(Records from a collection)
[Start of section]

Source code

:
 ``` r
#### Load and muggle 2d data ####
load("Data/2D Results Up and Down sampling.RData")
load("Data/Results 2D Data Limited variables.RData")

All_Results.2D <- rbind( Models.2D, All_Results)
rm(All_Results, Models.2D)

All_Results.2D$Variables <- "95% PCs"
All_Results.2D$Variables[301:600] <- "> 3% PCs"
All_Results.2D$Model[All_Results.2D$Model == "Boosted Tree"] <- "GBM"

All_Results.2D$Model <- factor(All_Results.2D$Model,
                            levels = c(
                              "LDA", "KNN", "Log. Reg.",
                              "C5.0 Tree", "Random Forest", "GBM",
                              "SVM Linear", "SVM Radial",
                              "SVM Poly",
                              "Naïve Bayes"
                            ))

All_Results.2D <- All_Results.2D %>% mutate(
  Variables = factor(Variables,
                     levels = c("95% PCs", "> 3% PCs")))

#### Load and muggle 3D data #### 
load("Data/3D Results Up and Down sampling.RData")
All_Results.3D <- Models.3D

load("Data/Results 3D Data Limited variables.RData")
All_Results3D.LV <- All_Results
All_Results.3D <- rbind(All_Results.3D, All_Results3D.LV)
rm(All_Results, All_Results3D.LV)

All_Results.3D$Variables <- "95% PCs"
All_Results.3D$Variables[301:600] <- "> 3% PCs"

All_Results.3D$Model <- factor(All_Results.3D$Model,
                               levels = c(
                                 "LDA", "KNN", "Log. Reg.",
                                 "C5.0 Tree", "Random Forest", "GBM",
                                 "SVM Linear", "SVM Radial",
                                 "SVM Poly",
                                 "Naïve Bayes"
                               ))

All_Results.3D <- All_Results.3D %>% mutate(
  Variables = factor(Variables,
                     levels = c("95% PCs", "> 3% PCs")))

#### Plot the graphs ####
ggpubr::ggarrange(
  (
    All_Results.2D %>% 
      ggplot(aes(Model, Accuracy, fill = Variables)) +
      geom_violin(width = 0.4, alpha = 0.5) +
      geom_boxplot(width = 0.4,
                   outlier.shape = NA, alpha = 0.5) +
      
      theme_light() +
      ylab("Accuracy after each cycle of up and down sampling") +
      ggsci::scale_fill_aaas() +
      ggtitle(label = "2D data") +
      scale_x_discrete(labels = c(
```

[End of section]

- [Instructions for the task] What lines in the data above contain the word "rbind"? Show them all.

- [Task answer]
All_Results.2D <- rbind( Models.2D, All_Results)
All_Results.3D <- rbind(All_Results.3D, All_Results3D.LV)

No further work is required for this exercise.